INPUT:
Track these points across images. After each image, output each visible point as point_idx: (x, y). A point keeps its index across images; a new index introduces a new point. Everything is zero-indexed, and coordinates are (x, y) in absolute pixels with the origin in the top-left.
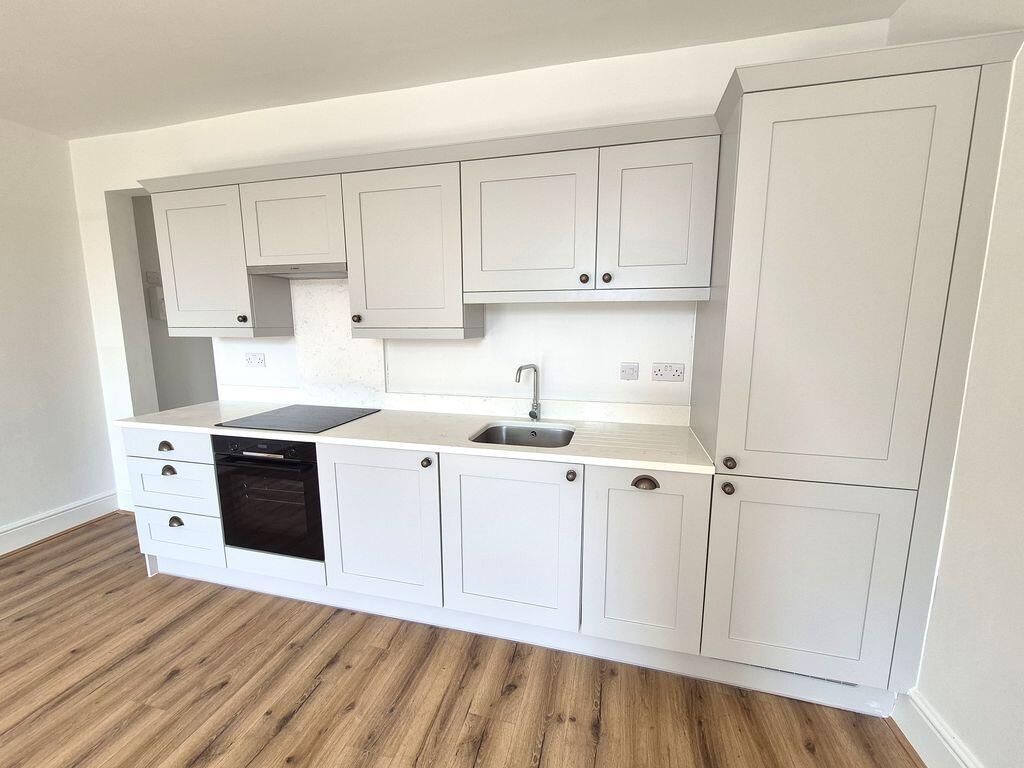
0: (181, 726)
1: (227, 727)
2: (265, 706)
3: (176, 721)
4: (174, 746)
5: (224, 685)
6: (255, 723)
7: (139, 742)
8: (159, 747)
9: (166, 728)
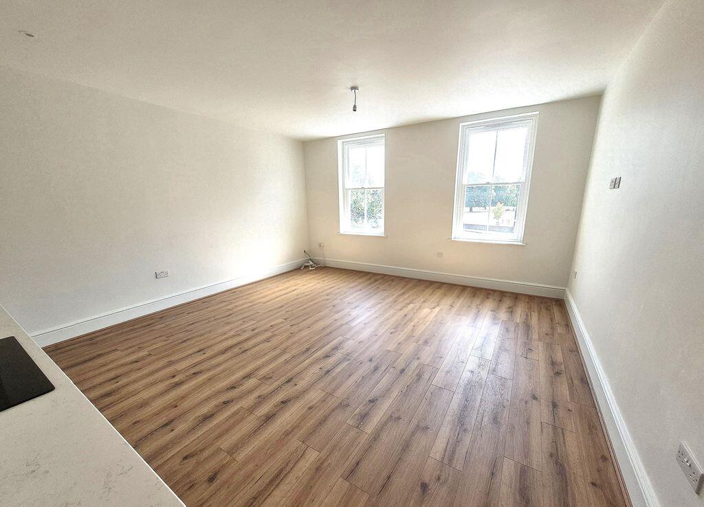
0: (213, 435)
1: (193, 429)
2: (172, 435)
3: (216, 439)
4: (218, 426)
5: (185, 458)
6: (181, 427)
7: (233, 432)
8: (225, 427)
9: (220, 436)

PROBLEM TO SOLVE:
Write out all the entries again with "absolute pixels" swapped for "image pixels" and everything else unchanged, leaving out the pictures.

PROBLEM SOLUTION:
Track these points across images. After each image, output each visible point as point_idx: (x, y). A point keeps its index across images; a new index introduces a new point. Everything is zero-indexed, and coordinates are (x, y) in image pixels with the origin in the top-left.
0: (181, 726)
1: (227, 727)
2: (265, 706)
3: (176, 721)
4: (174, 746)
5: (224, 685)
6: (255, 723)
7: (139, 742)
8: (159, 747)
9: (166, 728)
0: (213, 435)
1: (193, 429)
2: (172, 435)
3: (216, 439)
4: (218, 426)
5: (185, 458)
6: (181, 427)
7: (233, 432)
8: (225, 427)
9: (220, 436)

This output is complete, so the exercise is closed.